"Parler est un besoin, écouter est un art" -Goethe
Aujourd'hui, je me suis lancée un petit défi: sortir de la maison, prendre l'air. Et tiens pourquoi pas, me rendre au commerce de récupération en tout genre du quartier où on annonçait une vente de 50% sur les livres. Les livres usagés, j'adore. Je me tâte et je m'évalue, question de savoir si j'ai assez d'énergie. Ma fiche technique interne m'indique: "ok, une heure aller-retour".
Je marche lentement jusqu'au commerce, et je fouine dans les livres usagés passant d'un pied à l'autre car il n'y a pas de quoi s'asseoir. Je trouve deux petits bouquins intéressants puis je me rends à la caisse où une ligne de clients attendent. Ah non, surtout pas ça......😓. Les files d'attente sont mes bêtes noires!

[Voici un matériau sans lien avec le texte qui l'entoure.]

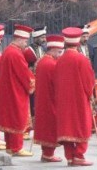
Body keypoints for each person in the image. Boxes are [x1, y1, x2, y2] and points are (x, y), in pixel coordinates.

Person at [54, 27, 95, 166]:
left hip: (63, 100)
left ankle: (70, 156)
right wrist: (90, 95)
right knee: (82, 125)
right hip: (79, 99)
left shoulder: (59, 60)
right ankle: (79, 155)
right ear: (77, 43)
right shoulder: (82, 59)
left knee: (67, 127)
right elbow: (89, 81)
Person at [0, 24, 35, 157]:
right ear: (19, 39)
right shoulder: (16, 54)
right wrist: (32, 82)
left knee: (10, 120)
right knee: (17, 118)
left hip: (8, 90)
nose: (25, 44)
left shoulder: (7, 51)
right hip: (16, 91)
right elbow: (24, 74)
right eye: (24, 41)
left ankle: (9, 146)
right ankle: (16, 147)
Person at [34, 35, 65, 163]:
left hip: (42, 98)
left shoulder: (42, 61)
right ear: (52, 50)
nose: (60, 55)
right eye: (58, 52)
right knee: (50, 126)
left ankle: (46, 153)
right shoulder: (51, 64)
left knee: (44, 125)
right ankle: (48, 154)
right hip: (50, 99)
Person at [24, 25, 46, 139]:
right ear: (36, 37)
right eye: (42, 37)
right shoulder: (29, 50)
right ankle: (28, 129)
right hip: (32, 81)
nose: (44, 39)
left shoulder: (42, 49)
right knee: (32, 105)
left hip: (41, 81)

Je cherche des yeux où je peux m'asseoir, je ne peux pas attendre debout.
J'aperçois un divan à vendre et je fonce m'y asseoir.
Ouf............
Aucune importance que la file de clients s'étire.
J'ai -presque- tout mon temps.
Un homme qui attendait aussi à la caisse quitte la file et vient s'asseoir à côté de moi sur le divan. Sans plus attendre, il me demande comment ça va.
Évaluation rapide: je ne le sentais pas envahissant. Ni en train de me draguer non plus.
Juste besoin de parler...
Et il se met à me raconter sa vie. Dans la quarantaine, il me racontait qu'il vient de subir une épidurale en lien avec les disques de sa colonne vertébrale.
Il souffre de douleurs dorsales, prend des antidouleurs, dont de la morphine entre autre.
Il vient de se séparer de sa femme. Il a trois enfants qu'il adore.
Il a fondé sa propre compagnie de déneigement-construction.
J'écoutais, tout simplement.
Je sentais qu'il fallait seulement être présente, écouter.
Quand il a cessé de parler, je lui ai demandé s'il conduisait des véhicules actuellement. Il m'a regardé avec un air piteux, et m'a répondu que oui, il conduit malgré la prise d'antidouleurs.
Sentant que le commentaire passerait, je lui ai dit de faire attention à la conduite de véhicules pour sa propre sécurité et celle des autres. Le fera -t-il? Je ne sais pas.
Cependant, j'ai senti que ça touchait quelque chose chez lui.
Le court moment s'est achevé lorsque son ami avait terminé ses achats. L'homme s'est soulevé à grand peine du divan, m'a salué en me serrant la main. Je lui ai dit de prendre soin de lui.
À peine si j'avais dit quelque chose et le tout n'a duré que quelques minutes.
Ça m'a fait penser que les personnes affectées par la fibromyalgie et l'encéphalomyélite myalgique ne sont certes pas les seules à souffrir de douleurs.
Nous sommes plusieurs à vivre avec des douleurs.
Et parfois, la pression est si forte sur nous, qu'on a urgent besoin d'en parler, voire même pour certains à des inconnus. C'est dire comment les douleurs peuvent prendre beaucoup de place dans une vie.
Vivre avec la douleur n'est pas facile. Mais vivre avec la douleur et y ajouter l'isolement social, c'est une douleur supplémentaire qui s'ajoute à celles ressenties dans son corps. Après tout, qui voient ces douleurs invisibles?
À tout le moins, j'espère que cet homme trouvera comment faire pour améliorer sa santé et sa situation en général.
Partager ses douleurs physiques et morales est un geste important tant pour celui qui parle que celui qui écoute. La situation ne change pas pour autant dans les minutes qui suivent, mais le temps du partage devient un espace où on projette ce qui se passe, où on se dépose quelques minutes auprès d'une oreille à l'écoute.
Nous avons tous besoin d'une oreille de temps à autre, de silence ou de bien peu de mots pour dire, pour nommer. Après tout, Lao Tseu n'a-t-il pas dit: "c'est ce qui manque qui donne la raison d'être"?
Je suis repartie avec mes bouquins sous le bras en pensant à ce père de famille souffrant...
Le bonus du jour est que j'ai respecté mon énergie et le temps limite que je m'étais fixé.